**WHAT NEEDS TO BE DONE**
The entries below are to be repeated exactly as they stand.

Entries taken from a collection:
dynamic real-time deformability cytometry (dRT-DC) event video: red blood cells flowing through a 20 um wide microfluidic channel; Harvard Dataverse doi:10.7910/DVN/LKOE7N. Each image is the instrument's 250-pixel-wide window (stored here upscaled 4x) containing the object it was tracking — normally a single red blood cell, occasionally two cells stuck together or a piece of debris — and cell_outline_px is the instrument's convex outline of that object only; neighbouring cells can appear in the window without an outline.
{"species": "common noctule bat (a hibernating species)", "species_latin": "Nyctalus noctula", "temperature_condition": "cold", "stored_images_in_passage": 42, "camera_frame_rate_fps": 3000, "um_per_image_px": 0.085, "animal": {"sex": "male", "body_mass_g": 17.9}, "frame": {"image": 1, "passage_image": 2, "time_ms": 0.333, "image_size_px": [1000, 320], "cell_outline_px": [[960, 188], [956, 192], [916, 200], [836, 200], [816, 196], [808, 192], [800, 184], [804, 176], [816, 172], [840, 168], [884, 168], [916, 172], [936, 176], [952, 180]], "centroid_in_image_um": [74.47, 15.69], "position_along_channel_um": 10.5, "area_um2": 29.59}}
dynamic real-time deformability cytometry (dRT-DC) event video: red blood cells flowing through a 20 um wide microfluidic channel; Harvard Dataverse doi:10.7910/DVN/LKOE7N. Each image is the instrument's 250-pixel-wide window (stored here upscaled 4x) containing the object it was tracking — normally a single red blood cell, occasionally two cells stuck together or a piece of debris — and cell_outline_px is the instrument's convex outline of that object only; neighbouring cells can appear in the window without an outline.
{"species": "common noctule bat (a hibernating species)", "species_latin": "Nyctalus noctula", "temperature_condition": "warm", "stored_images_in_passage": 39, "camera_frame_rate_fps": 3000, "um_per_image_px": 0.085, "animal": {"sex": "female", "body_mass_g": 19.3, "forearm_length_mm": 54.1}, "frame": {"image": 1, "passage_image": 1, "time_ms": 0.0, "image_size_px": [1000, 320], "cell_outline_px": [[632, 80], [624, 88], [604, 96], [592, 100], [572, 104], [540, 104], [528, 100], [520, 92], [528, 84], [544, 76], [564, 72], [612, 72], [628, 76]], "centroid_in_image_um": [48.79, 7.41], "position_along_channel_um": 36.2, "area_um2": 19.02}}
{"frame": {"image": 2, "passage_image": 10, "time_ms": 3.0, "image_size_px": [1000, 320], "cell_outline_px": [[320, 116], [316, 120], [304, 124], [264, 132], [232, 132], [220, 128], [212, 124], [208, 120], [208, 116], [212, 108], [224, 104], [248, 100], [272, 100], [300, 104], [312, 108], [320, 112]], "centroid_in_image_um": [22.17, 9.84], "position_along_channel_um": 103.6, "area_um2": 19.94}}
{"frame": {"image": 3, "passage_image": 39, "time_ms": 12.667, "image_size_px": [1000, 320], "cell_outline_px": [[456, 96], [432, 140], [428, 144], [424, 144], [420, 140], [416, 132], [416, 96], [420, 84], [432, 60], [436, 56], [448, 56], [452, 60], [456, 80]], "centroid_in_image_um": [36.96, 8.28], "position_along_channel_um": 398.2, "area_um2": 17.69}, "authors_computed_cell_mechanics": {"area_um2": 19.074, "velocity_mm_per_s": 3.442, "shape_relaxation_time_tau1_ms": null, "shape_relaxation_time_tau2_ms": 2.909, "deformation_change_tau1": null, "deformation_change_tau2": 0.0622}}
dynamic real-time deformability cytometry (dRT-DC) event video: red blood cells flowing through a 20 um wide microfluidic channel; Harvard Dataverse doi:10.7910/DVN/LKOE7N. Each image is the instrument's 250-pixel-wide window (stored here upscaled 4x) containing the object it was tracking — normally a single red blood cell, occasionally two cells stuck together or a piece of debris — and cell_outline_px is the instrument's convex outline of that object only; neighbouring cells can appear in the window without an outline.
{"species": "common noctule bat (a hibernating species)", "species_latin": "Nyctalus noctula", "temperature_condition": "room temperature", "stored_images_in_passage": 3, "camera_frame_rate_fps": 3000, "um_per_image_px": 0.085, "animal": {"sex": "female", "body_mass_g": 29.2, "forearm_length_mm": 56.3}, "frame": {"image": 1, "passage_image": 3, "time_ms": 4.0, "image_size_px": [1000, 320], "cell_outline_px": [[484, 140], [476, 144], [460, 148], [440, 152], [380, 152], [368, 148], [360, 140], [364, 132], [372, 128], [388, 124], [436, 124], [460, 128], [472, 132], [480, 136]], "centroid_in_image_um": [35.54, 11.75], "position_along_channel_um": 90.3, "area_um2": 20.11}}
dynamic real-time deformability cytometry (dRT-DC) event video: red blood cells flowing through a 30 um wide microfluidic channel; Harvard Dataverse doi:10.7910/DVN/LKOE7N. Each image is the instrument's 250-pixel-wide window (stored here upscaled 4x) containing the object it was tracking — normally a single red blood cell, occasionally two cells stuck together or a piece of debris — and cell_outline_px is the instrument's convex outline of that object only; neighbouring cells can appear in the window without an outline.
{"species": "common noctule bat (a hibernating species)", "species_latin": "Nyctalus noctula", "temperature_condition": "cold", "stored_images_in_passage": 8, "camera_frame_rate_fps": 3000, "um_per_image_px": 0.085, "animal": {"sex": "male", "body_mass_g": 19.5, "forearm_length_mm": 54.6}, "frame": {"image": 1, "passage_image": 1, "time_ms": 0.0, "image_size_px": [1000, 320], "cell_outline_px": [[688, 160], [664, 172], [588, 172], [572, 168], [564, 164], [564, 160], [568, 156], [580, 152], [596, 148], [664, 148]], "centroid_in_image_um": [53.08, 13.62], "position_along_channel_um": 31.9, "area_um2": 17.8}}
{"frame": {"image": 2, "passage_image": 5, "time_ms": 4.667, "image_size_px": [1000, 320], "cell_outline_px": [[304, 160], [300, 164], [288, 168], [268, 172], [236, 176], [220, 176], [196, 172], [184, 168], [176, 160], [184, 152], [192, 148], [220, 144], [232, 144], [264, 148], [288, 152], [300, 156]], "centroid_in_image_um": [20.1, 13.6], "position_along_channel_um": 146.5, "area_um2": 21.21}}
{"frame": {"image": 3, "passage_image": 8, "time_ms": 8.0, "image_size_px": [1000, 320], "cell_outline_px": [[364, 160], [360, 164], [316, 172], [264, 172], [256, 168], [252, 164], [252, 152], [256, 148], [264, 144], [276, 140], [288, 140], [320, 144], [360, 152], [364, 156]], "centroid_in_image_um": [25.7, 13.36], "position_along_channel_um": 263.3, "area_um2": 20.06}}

**EXERCISE OUTPUT**
dynamic real-time deformability cytometry (dRT-DC) event video: red blood cells flowing through a 20 um wide microfluidic channel; Harvard Dataverse doi:10.7910/DVN/LKOE7N. Each image is the instrument's 250-pixel-wide window (stored here upscaled 4x) containing the object it was tracking — normally a single red blood cell, occasionally two cells stuck together or a piece of debris — and cell_outline_px is the instrument's convex outline of that object only; neighbouring cells can appear in the window without an outline.
{"species": "common noctule bat (a hibernating species)", "species_latin": "Nyctalus noctula", "temperature_condition": "cold", "stored_images_in_passage": 42, "camera_frame_rate_fps": 3000, "um_per_image_px": 0.085, "animal": {"sex": "male", "body_mass_g": 17.9}, "frame": {"image": 1, "passage_image": 2, "time_ms": 0.333, "image_size_px": [1000, 320], "cell_outline_px": [[960, 188], [956, 192], [916, 200], [836, 200], [816, 196], [808, 192], [800, 184], [804, 176], [816, 172], [840, 168], [884, 168], [916, 172], [936, 176], [952, 180]], "centroid_in_image_um": [74.47, 15.69], "position_along_channel_um": 10.5, "area_um2": 29.59}}
dynamic real-time deformability cytometry (dRT-DC) event video: red blood cells flowing through a 20 um wide microfluidic channel; Harvard Dataverse doi:10.7910/DVN/LKOE7N. Each image is the instrument's 250-pixel-wide window (stored here upscaled 4x) containing the object it was tracking — normally a single red blood cell, occasionally two cells stuck together or a piece of debris — and cell_outline_px is the instrument's convex outline of that object only; neighbouring cells can appear in the window without an outline.
{"species": "common noctule bat (a hibernating species)", "species_latin": "Nyctalus noctula", "temperature_condition": "warm", "stored_images_in_passage": 39, "camera_frame_rate_fps": 3000, "um_per_image_px": 0.085, "animal": {"sex": "female", "body_mass_g": 19.3, "forearm_length_mm": 54.1}, "frame": {"image": 1, "passage_image": 1, "time_ms": 0.0, "image_size_px": [1000, 320], "cell_outline_px": [[632, 80], [624, 88], [604, 96], [592, 100], [572, 104], [540, 104], [528, 100], [520, 92], [528, 84], [544, 76], [564, 72], [612, 72], [628, 76]], "centroid_in_image_um": [48.79, 7.41], "position_along_channel_um": 36.2, "area_um2": 19.02}}
{"frame": {"image": 2, "passage_image": 10, "time_ms": 3.0, "image_size_px": [1000, 320], "cell_outline_px": [[320, 116], [316, 120], [304, 124], [264, 132], [232, 132], [220, 128], [212, 124], [208, 120], [208, 116], [212, 108], [224, 104], [248, 100], [272, 100], [300, 104], [312, 108], [320, 112]], "centroid_in_image_um": [22.17, 9.84], "position_along_channel_um": 103.6, "area_um2": 19.94}}
{"frame": {"image": 3, "passage_image": 39, "time_ms": 12.667, "image_size_px": [1000, 320], "cell_outline_px": [[456, 96], [432, 140], [428, 144], [424, 144], [420, 140], [416, 132], [416, 96], [420, 84], [432, 60], [436, 56], [448, 56], [452, 60], [456, 80]], "centroid_in_image_um": [36.96, 8.28], "position_along_channel_um": 398.2, "area_um2": 17.69}, "authors_computed_cell_mechanics": {"area_um2": 19.074, "velocity_mm_per_s": 3.442, "shape_relaxation_time_tau1_ms": null, "shape_relaxation_time_tau2_ms": 2.909, "deformation_change_tau1": null, "deformation_change_tau2": 0.0622}}
dynamic real-time deformability cytometry (dRT-DC) event video: red blood cells flowing through a 20 um wide microfluidic channel; Harvard Dataverse doi:10.7910/DVN/LKOE7N. Each image is the instrument's 250-pixel-wide window (stored here upscaled 4x) containing the object it was tracking — normally a single red blood cell, occasionally two cells stuck together or a piece of debris — and cell_outline_px is the instrument's convex outline of that object only; neighbouring cells can appear in the window without an outline.
{"species": "common noctule bat (a hibernating species)", "species_latin": "Nyctalus noctula", "temperature_condition": "room temperature", "stored_images_in_passage": 3, "camera_frame_rate_fps": 3000, "um_per_image_px": 0.085, "animal": {"sex": "female", "body_mass_g": 29.2, "forearm_length_mm": 56.3}, "frame": {"image": 1, "passage_image": 3, "time_ms": 4.0, "image_size_px": [1000, 320], "cell_outline_px": [[484, 140], [476, 144], [460, 148], [440, 152], [380, 152], [368, 148], [360, 140], [364, 132], [372, 128], [388, 124], [436, 124], [460, 128], [472, 132], [480, 136]], "centroid_in_image_um": [35.54, 11.75], "position_along_channel_um": 90.3, "area_um2": 20.11}}
dynamic real-time deformability cytometry (dRT-DC) event video: red blood cells flowing through a 30 um wide microfluidic channel; Harvard Dataverse doi:10.7910/DVN/LKOE7N. Each image is the instrument's 250-pixel-wide window (stored here upscaled 4x) containing the object it was tracking — normally a single red blood cell, occasionally two cells stuck together or a piece of debris — and cell_outline_px is the instrument's convex outline of that object only; neighbouring cells can appear in the window without an outline.
{"species": "common noctule bat (a hibernating species)", "species_latin": "Nyctalus noctula", "temperature_condition": "cold", "stored_images_in_passage": 8, "camera_frame_rate_fps": 3000, "um_per_image_px": 0.085, "animal": {"sex": "male", "body_mass_g": 19.5, "forearm_length_mm": 54.6}, "frame": {"image": 1, "passage_image": 1, "time_ms": 0.0, "image_size_px": [1000, 320], "cell_outline_px": [[688, 160], [664, 172], [588, 172], [572, 168], [564, 164], [564, 160], [568, 156], [580, 152], [596, 148], [664, 148]], "centroid_in_image_um": [53.08, 13.62], "position_along_channel_um": 31.9, "area_um2": 17.8}}
{"frame": {"image": 2, "passage_image": 5, "time_ms": 4.667, "image_size_px": [1000, 320], "cell_outline_px": [[304, 160], [300, 164], [288, 168], [268, 172], [236, 176], [220, 176], [196, 172], [184, 168], [176, 160], [184, 152], [192, 148], [220, 144], [232, 144], [264, 148], [288, 152], [300, 156]], "centroid_in_image_um": [20.1, 13.6], "position_along_channel_um": 146.5, "area_um2": 21.21}}
{"frame": {"image": 3, "passage_image": 8, "time_ms": 8.0, "image_size_px": [1000, 320], "cell_outline_px": [[364, 160], [360, 164], [316, 172], [264, 172], [256, 168], [252, 164], [252, 152], [256, 148], [264, 144], [276, 140], [288, 140], [320, 144], [360, 152], [364, 156]], "centroid_in_image_um": [25.7, 13.36], "position_along_channel_um": 263.3, "area_um2": 20.06}}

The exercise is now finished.